Prosta sprawa, nazwa "Yellow" zupełnie obnaża temat, z jakim mamy do czynienia. W kremowej bazie znajdują się żółte glassflecki o metalicznym blasku, jednak dobrze widoczne są znów tylko w butelce, zaś na płytce paznokcia optycznie nadają kolorowi wielowymiarowości, błyskając momentami w nielicznej, rozproszonej grupie. Do satysfakcjonującego krycia potrzebne są 3 warstwy, w związku z czym czas schnięcia fajerwerków nie czyni, jednak znam wiele innych emalii, które przy 1 czy 2 warstwach potrzebują więcej czasu, więc dramatu nie ma. Yellow ma jak dla mnie idealną konsystencję, tj lekką i żadką, przy czym dzięki małemu pedzelkowi o klasycznym kształcie można pracować z precyzją i uniknąć zalania skórek. Trochę więcej zaangażowania wymaga malowanie paznokcia kciuka, yellow wymusza w tym momencie szybkie i zdecydowane machanie pędzelkiem. Emalia położona z lekkimi nierównościami ładnie poziomuje się podczas wysychania i tworzy błyszczącą, równą powłokę.
Zmywanie nie sprawia trudności, jednak trochę odbarwił mi paznokcie, więc wszystkim ostrożnym polecam jakąś bazę. Zabarwienie  nie jest trwałe i parokrotne umycie dłoni + ponowne przetarcie zmywaczem niweluje problem.
Ode mnie plus za kuleczkę do rozmieszania lakieru i subiektywnie- za kolor, w którym czuję się zaskakująco dobrze. Niestety, maleńkie 4,4ml nie starczy mi na długo, może jesteście w stanie polecić mi coś podobnego? Mile widziany także zwykły krem :)

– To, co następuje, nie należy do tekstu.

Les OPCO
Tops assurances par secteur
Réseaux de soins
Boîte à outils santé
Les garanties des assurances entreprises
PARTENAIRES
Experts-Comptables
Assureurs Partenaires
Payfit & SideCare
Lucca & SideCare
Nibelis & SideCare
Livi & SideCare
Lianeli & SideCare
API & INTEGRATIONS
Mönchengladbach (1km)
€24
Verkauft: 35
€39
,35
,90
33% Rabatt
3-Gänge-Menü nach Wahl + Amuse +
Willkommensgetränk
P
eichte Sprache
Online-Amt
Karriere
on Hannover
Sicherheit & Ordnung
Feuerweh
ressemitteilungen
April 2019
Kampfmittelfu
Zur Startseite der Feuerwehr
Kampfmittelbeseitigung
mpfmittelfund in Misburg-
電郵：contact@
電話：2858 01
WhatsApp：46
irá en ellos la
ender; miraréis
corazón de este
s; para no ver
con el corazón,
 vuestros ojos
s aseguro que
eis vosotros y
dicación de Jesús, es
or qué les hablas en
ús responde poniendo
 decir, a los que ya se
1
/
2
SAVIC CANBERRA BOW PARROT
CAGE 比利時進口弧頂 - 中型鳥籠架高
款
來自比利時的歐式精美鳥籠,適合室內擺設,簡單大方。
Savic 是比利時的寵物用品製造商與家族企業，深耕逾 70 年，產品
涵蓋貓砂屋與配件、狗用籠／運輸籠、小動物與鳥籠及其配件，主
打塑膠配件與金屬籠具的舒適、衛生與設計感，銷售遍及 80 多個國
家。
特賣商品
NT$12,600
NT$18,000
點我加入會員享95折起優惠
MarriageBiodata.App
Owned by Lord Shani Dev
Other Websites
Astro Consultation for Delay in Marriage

Lakier niedostępny, ewentualnie do zdobycia na aukcjach internetowych, przy ogromie szczęścia być może znajdą się jeszcze jakieś zaległe komplety (lakier sprzedawany w trójpaku) na stoiskach firmowych H&M. Brak informacji o cenie oraz testach na zwierzętach.



18 października 2014

CATRICE I Wear My Sunglasses At Night, 440

I Wear My Sunglasses At Night z numerem 440 jest tak starym lakierem, że chyba nie powinno się go już pokazywać, ale bardzo go lubię, nadal ma dobrą konsystencję i nie wpadło mi w ręce nic podobnego, więc wciąż jest unikatowym kolorem w mojej kolekcji.
IWMSAN (jaki skrót :D) to masa głównie fioletowych, ale także pomarańczowych i błękitnych glassflecków zatopionych w  przydymionej, czarnej bazie wysychającej do gładkiego połysku. W butelce wygląda cudnie i trochę wampowo, ale na paznokciu blask drobinek jest mało dostrzegalny i ujawnia się w mocnym słońcu lub sztucznym świetle. Agni trafnie podpowiedziała mi, że 440 ma mroczny charakter. 

Pigmentacja jest zachwycająca, bo lakier ma tendencje do bycia jednowarstwowcem. Pełne krycie uzyskujemy już po jednej, średniej warstwie. Można próbować nałożyć dwie cieńsze, ale w przypadku większości paznokci nie było takiej potrzeby, a jak wiadomo- im mniej warstw, tym szybsze schnięcie (i niestety- najczęściej także krótsza trwałość). Ale nawet w wersji z dwiema cienkimi warstwami schnie i utwardza się w bardzo zadowalającym czasie. Czasem pojawiają się bąbelki, ale tylko w miejscu, gdzie nałoży się zdecydowanie więcej lakieru. Jak widać na zdjęciach bez topu- powierzchnia emalii jest nierównomierna przez glassflecki, ale nie wymaga topu.
Konsystencja jest średnia, delikatnie gęstawa, a pędzelek miękki (jeszcze w starszej, węższej wersji o klasycznym kształcie), przez co nabiera sporo emalii. Mimo wszystko, lakier nie rozlewa się i nie smuży, a w duecie z wygodną zakrętką aplikacja nie stwarza problemów, trzeba tylko otrzeć pędzelek z nadmiaru emalii.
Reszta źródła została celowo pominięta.